◆ Problem description ◆
Write out the material below word for word, everything from its start down to the line containing "v(263.53, 412.75) *", with both ends included. Leave the pictures out of your answer.

─── Supplied information ───

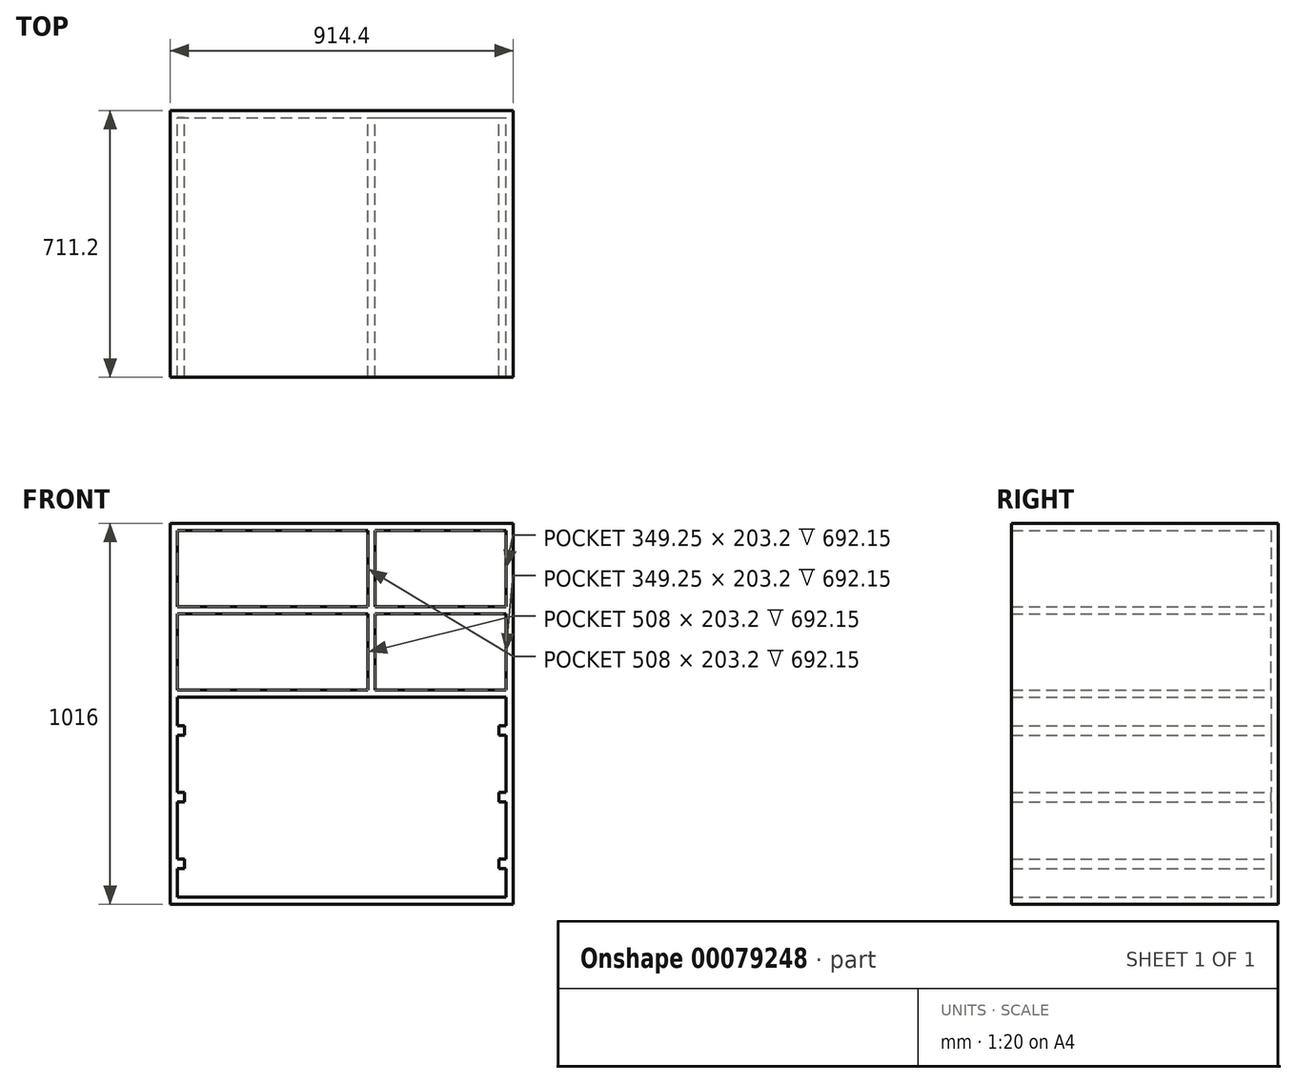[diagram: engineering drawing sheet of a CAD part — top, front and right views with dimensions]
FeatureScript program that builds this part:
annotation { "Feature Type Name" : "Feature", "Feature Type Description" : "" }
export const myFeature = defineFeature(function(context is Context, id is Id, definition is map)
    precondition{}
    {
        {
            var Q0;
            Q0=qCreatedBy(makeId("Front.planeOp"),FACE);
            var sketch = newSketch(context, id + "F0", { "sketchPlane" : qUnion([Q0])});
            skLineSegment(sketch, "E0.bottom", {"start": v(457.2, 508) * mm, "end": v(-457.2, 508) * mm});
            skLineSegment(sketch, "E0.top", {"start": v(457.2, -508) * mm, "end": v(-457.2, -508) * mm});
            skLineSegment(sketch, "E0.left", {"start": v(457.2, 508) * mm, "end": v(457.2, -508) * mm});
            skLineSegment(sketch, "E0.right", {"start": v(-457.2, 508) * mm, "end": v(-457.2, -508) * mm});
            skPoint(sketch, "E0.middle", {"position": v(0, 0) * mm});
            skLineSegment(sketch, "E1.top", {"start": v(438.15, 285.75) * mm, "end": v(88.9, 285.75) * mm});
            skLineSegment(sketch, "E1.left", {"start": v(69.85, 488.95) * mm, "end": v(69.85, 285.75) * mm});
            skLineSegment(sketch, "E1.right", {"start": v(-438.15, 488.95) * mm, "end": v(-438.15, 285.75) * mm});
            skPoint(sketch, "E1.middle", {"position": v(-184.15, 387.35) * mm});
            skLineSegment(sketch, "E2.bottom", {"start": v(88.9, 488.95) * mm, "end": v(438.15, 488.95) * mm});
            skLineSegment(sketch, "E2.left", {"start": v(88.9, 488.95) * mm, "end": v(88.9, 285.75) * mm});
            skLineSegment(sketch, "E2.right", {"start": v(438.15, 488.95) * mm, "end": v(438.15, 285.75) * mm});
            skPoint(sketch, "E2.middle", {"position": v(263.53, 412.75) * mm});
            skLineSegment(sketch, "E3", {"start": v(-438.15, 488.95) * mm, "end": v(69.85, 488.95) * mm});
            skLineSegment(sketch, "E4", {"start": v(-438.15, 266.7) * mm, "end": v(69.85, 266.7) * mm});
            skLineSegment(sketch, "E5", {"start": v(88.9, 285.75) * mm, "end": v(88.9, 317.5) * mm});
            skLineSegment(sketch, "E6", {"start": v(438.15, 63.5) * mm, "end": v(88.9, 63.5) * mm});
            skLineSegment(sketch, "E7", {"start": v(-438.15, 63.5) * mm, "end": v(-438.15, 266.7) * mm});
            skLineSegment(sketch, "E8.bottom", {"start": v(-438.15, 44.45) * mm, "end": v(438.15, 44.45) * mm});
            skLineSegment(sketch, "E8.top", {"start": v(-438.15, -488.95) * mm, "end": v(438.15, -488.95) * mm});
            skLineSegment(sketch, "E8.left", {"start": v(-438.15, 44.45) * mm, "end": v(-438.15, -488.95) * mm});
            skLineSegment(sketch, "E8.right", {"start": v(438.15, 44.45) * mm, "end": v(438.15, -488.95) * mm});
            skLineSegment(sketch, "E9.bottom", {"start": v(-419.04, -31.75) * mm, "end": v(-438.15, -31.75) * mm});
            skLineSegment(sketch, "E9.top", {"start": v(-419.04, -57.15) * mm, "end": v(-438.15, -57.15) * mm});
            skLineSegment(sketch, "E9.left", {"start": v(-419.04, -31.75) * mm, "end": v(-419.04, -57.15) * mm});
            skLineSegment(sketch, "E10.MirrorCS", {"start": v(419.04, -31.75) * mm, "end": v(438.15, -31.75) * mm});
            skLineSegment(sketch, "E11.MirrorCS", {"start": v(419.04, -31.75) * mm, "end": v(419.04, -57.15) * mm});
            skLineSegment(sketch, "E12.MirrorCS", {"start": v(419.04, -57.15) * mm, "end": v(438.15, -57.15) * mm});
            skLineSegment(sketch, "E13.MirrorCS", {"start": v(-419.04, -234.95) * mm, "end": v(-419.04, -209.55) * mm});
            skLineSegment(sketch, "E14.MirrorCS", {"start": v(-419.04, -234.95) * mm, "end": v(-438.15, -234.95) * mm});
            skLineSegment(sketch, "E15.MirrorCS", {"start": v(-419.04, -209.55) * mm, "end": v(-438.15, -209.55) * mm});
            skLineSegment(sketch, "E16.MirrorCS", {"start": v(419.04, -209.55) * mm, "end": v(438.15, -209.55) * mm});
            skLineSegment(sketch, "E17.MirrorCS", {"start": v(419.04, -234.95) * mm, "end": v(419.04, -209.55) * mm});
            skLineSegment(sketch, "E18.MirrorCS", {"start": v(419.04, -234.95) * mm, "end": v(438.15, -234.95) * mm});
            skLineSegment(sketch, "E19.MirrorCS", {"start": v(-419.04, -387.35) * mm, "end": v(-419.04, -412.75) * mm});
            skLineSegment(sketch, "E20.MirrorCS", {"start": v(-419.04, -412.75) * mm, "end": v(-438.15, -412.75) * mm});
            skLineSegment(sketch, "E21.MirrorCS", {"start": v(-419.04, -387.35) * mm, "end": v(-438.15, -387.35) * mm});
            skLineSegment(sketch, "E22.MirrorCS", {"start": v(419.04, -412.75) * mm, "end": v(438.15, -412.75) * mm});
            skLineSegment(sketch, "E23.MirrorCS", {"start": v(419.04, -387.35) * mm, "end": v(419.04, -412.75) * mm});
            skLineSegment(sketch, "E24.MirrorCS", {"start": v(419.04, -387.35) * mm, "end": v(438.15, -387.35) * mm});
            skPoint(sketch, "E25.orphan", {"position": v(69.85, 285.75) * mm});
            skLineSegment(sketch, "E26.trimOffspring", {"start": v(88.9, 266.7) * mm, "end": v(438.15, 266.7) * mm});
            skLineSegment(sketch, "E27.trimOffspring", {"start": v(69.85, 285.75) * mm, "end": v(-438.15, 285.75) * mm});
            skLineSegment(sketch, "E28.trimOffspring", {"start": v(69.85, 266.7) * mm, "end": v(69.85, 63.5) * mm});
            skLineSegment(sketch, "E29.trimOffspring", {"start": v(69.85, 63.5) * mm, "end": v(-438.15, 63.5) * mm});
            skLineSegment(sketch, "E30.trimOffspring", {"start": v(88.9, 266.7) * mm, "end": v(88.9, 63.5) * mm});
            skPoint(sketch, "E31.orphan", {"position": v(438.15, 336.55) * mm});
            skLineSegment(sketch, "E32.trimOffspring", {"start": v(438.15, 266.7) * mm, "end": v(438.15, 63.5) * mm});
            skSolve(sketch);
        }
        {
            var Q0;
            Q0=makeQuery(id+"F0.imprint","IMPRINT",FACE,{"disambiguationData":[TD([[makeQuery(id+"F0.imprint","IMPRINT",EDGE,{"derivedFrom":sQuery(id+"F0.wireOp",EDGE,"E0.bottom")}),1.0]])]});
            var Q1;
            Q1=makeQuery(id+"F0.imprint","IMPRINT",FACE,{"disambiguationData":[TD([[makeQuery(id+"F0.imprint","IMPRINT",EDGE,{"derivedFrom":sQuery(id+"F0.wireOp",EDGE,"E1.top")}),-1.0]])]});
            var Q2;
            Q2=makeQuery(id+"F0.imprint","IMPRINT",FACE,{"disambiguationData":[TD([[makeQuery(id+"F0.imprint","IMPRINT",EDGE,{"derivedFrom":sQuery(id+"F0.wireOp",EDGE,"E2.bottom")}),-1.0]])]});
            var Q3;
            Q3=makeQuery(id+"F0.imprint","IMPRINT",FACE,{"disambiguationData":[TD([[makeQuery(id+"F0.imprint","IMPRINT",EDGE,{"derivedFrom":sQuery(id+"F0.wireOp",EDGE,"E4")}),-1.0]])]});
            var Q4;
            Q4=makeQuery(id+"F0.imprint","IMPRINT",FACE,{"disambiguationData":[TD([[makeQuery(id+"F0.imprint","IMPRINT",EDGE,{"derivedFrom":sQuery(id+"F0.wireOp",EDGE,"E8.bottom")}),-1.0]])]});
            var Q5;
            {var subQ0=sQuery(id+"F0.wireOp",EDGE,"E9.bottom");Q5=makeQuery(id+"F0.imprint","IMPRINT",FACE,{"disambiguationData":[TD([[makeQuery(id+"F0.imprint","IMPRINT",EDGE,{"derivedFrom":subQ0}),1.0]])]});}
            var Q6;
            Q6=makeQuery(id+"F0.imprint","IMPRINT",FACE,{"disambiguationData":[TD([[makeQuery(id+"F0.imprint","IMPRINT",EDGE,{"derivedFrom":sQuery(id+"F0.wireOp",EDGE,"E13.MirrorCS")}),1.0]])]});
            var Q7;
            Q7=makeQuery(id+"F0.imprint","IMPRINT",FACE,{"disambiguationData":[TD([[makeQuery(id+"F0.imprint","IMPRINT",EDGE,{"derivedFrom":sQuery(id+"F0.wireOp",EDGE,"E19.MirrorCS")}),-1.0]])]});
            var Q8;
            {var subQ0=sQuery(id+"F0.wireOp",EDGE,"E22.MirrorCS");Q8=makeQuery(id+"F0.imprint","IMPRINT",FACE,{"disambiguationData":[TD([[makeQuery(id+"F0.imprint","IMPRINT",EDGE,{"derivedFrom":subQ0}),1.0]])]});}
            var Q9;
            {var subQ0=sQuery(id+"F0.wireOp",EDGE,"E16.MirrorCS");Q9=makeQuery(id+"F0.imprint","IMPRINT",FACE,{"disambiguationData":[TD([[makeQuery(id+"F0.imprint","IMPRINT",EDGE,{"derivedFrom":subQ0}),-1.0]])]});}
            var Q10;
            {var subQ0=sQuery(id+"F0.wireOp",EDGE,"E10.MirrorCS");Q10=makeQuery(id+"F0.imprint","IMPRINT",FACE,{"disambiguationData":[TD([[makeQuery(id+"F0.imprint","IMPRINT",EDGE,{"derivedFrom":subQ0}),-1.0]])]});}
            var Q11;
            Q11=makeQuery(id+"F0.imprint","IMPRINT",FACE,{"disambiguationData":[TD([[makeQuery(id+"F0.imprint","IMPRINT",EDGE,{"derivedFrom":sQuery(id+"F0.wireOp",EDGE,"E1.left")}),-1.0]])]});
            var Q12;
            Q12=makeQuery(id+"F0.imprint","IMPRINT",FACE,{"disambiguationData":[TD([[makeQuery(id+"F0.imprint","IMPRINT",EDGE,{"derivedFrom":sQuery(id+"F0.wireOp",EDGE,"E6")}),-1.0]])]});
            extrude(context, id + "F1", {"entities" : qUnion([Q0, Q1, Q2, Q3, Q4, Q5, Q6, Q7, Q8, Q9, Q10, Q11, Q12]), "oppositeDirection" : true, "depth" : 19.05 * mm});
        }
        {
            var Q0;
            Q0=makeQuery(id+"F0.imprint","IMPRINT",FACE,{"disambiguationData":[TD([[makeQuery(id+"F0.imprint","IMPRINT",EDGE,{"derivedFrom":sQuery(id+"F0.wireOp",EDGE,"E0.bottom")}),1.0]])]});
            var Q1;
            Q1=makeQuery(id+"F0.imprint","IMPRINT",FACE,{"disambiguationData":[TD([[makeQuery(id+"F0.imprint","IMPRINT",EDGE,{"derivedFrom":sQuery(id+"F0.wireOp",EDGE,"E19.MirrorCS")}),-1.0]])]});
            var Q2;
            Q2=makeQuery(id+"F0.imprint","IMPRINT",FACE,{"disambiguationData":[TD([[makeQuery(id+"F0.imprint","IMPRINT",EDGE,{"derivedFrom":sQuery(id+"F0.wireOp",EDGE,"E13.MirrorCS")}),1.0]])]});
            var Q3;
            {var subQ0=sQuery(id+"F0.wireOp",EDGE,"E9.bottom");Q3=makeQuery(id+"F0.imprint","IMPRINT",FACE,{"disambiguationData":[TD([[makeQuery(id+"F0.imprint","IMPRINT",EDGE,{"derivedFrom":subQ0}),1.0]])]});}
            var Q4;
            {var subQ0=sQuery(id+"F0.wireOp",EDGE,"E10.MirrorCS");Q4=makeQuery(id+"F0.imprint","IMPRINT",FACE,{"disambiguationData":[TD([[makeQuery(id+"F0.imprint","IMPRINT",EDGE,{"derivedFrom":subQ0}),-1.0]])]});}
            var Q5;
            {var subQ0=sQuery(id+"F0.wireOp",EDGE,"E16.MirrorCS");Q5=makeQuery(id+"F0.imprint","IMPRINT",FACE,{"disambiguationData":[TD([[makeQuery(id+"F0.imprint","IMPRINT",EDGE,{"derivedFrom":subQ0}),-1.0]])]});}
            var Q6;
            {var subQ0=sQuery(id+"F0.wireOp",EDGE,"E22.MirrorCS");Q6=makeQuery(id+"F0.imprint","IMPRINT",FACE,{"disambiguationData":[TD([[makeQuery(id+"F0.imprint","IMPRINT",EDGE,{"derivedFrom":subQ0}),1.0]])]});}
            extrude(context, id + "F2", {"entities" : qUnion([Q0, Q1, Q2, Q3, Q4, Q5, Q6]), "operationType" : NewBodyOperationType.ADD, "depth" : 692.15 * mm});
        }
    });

───

◆ Exercise solution ◆
[diagram: engineering drawing sheet of a CAD part — top, front and right views with dimensions]
FeatureScript program that builds this part:
annotation { "Feature Type Name" : "Feature", "Feature Type Description" : "" }
export const myFeature = defineFeature(function(context is Context, id is Id, definition is map)
    precondition{}
    {
        {
            var Q0;
            Q0=qCreatedBy(makeId("Front.planeOp"),FACE);
            var sketch = newSketch(context, id + "F0", { "sketchPlane" : qUnion([Q0])});
            skLineSegment(sketch, "E0.bottom", {"start": v(457.2, 508) * mm, "end": v(-457.2, 508) * mm});
            skLineSegment(sketch, "E0.top", {"start": v(457.2, -508) * mm, "end": v(-457.2, -508) * mm});
            skLineSegment(sketch, "E0.left", {"start": v(457.2, 508) * mm, "end": v(457.2, -508) * mm});
            skLineSegment(sketch, "E0.right", {"start": v(-457.2, 508) * mm, "end": v(-457.2, -508) * mm});
            skPoint(sketch, "E0.middle", {"position": v(0, 0) * mm});
            skLineSegment(sketch, "E1.top", {"start": v(438.15, 285.75) * mm, "end": v(88.9, 285.75) * mm});
            skLineSegment(sketch, "E1.left", {"start": v(69.85, 488.95) * mm, "end": v(69.85, 285.75) * mm});
            skLineSegment(sketch, "E1.right", {"start": v(-438.15, 488.95) * mm, "end": v(-438.15, 285.75) * mm});
            skPoint(sketch, "E1.middle", {"position": v(-184.15, 387.35) * mm});
            skLineSegment(sketch, "E2.bottom", {"start": v(88.9, 488.95) * mm, "end": v(438.15, 488.95) * mm});
            skLineSegment(sketch, "E2.left", {"start": v(88.9, 488.95) * mm, "end": v(88.9, 285.75) * mm});
            skLineSegment(sketch, "E2.right", {"start": v(438.15, 488.95) * mm, "end": v(438.15, 285.75) * mm});
            skPoint(sketch, "E2.middle", {"position": v(263.53, 412.75) * mm});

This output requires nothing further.